Collected data:
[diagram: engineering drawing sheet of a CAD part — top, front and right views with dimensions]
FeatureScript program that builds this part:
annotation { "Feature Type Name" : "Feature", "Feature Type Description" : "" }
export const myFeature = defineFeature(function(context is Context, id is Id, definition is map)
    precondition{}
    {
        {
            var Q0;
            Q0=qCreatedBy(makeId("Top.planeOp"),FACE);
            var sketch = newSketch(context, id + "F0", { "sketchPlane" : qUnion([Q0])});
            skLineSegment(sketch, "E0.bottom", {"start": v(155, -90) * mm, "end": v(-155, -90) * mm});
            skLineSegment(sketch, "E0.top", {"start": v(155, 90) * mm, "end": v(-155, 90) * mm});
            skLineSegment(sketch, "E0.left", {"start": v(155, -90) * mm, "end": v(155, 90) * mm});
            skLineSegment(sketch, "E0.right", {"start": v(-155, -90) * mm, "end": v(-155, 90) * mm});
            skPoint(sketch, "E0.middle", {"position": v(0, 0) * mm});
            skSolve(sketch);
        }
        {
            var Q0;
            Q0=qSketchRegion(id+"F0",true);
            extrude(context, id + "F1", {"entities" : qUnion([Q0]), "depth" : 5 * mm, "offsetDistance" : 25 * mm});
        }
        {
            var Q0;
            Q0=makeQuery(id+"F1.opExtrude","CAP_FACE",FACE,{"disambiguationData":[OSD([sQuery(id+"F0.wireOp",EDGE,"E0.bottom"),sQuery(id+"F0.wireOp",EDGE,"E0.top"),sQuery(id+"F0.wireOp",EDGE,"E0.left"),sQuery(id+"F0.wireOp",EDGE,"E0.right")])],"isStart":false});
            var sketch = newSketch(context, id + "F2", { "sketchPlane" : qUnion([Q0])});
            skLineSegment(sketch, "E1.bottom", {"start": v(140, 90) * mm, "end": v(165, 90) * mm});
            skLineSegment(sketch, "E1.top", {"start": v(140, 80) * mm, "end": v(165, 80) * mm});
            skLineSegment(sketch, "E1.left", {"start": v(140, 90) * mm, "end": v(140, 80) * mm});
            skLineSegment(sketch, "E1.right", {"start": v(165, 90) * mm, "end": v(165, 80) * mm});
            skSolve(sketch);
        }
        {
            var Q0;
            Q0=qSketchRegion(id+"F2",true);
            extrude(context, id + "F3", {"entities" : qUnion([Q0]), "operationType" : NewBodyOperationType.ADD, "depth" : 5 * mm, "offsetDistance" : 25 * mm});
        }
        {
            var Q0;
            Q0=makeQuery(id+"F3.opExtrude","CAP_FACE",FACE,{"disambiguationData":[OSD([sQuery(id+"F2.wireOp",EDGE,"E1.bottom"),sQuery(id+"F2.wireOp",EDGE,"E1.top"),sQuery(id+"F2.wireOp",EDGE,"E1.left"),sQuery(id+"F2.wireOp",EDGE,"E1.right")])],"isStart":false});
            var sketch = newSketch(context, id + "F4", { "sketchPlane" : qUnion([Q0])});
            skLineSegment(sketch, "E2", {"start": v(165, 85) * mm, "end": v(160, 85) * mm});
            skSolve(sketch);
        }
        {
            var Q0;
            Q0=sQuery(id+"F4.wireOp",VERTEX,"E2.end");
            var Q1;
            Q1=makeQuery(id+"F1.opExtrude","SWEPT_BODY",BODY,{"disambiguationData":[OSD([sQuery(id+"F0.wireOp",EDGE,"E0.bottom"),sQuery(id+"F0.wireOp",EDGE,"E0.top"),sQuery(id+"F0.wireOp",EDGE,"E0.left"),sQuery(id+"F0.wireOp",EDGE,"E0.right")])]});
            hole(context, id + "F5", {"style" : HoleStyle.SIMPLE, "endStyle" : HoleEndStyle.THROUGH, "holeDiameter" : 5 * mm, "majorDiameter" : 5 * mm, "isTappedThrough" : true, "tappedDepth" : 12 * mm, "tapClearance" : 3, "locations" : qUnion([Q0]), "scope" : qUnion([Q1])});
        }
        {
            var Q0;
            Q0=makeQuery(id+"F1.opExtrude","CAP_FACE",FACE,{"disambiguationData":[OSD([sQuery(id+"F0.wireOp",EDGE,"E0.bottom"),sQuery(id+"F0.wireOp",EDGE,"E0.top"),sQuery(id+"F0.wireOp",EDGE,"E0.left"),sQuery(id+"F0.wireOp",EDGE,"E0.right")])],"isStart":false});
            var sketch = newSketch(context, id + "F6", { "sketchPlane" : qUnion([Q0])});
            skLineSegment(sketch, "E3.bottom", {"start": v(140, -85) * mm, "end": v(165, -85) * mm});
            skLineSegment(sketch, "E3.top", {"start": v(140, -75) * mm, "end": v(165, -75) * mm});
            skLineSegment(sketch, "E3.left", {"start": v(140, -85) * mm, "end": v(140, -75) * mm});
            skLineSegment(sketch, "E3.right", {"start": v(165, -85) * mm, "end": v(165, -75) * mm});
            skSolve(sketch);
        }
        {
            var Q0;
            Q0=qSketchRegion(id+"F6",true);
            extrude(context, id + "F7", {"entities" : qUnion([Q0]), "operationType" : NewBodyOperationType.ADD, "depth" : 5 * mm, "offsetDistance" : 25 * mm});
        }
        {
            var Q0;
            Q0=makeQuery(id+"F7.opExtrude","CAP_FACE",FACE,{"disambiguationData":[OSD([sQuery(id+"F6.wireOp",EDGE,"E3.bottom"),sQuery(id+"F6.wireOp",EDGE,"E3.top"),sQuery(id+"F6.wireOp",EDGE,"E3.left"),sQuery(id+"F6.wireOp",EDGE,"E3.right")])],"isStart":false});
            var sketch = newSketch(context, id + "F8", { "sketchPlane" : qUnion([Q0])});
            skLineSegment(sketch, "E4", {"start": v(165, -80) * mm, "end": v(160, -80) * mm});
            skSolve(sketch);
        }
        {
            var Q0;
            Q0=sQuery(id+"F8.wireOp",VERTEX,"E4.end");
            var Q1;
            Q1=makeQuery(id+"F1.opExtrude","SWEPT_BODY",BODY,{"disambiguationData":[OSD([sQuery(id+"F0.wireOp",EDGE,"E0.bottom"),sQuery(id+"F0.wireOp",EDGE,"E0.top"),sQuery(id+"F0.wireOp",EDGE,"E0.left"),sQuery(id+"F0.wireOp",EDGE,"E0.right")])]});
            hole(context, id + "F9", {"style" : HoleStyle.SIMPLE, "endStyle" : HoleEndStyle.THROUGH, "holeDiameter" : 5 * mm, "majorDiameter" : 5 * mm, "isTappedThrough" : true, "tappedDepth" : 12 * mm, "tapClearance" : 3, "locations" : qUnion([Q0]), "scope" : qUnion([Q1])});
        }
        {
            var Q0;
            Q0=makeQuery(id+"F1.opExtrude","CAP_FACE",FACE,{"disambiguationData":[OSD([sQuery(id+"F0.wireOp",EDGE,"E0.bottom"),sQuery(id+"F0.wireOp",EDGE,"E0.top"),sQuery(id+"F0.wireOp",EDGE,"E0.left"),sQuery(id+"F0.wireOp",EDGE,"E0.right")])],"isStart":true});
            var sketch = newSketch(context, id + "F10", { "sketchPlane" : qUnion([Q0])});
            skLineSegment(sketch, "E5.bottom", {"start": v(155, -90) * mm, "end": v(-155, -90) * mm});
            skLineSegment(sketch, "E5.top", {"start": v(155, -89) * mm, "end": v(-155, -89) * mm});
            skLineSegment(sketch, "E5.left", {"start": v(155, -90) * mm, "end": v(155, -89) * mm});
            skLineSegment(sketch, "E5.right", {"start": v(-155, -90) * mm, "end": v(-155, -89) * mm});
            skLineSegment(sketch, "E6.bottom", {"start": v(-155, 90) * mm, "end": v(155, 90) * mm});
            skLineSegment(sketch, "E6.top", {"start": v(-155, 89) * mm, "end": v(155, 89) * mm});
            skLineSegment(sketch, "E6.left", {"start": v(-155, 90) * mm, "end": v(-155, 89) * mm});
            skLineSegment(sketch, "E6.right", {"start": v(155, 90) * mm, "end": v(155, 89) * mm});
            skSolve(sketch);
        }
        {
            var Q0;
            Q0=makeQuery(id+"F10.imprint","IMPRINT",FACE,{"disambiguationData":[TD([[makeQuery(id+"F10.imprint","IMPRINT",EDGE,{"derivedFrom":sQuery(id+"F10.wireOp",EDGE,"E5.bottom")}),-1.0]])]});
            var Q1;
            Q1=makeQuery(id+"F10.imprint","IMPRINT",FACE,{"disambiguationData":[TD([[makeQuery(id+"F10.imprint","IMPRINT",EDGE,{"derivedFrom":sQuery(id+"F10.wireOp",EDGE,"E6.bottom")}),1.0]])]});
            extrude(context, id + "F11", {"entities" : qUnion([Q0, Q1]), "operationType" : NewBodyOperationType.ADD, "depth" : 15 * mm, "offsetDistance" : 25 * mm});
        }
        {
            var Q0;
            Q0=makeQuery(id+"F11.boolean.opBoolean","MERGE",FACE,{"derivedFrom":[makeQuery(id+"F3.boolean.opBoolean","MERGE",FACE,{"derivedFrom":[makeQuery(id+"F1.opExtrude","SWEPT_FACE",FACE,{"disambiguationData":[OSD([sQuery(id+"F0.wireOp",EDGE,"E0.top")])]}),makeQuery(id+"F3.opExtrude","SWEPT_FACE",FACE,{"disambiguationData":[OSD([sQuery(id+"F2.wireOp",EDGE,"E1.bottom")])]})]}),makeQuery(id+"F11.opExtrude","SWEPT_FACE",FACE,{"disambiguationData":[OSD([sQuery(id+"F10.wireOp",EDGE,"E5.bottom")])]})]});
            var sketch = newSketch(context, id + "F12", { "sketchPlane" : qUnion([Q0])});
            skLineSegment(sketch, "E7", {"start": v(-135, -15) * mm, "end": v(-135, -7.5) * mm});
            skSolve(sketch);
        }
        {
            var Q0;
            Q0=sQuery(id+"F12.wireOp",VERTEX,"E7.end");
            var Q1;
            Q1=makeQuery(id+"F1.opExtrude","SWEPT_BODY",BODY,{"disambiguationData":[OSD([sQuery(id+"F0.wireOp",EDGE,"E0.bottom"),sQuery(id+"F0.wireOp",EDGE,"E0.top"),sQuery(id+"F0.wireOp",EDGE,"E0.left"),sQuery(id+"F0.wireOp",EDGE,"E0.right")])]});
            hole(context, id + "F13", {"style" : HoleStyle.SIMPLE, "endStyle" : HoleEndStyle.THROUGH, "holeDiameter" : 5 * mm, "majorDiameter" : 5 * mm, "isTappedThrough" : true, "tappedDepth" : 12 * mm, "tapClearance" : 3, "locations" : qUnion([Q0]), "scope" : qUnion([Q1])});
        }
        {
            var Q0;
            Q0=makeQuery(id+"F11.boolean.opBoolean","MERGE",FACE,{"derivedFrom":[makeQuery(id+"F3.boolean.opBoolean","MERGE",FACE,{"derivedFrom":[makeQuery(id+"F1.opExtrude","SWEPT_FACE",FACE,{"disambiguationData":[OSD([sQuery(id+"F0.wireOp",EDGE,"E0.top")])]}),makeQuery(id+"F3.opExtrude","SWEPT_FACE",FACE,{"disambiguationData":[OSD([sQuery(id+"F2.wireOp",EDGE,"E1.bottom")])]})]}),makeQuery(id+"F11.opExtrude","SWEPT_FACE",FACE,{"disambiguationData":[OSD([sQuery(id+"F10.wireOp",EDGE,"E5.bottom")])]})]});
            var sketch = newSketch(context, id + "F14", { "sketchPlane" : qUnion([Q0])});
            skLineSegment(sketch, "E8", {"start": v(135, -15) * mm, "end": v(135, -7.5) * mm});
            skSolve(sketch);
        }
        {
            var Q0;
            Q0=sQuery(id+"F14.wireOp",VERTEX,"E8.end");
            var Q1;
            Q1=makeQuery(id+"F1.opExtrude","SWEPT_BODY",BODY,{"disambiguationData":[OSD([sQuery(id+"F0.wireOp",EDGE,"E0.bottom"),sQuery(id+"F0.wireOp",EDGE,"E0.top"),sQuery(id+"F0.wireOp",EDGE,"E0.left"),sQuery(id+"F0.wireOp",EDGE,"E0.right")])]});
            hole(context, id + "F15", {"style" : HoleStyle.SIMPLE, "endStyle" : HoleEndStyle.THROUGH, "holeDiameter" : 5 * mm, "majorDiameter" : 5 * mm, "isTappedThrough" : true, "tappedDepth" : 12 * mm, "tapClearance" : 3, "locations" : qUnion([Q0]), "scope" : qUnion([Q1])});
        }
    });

◆ **What you should do**: Filter the items above and copy out every line that contains the string "part".

◆ **Answer for this exercise**:
[diagram: engineering drawing sheet of a CAD part — top, front and right views with dimensions]
FeatureScript program that builds this part:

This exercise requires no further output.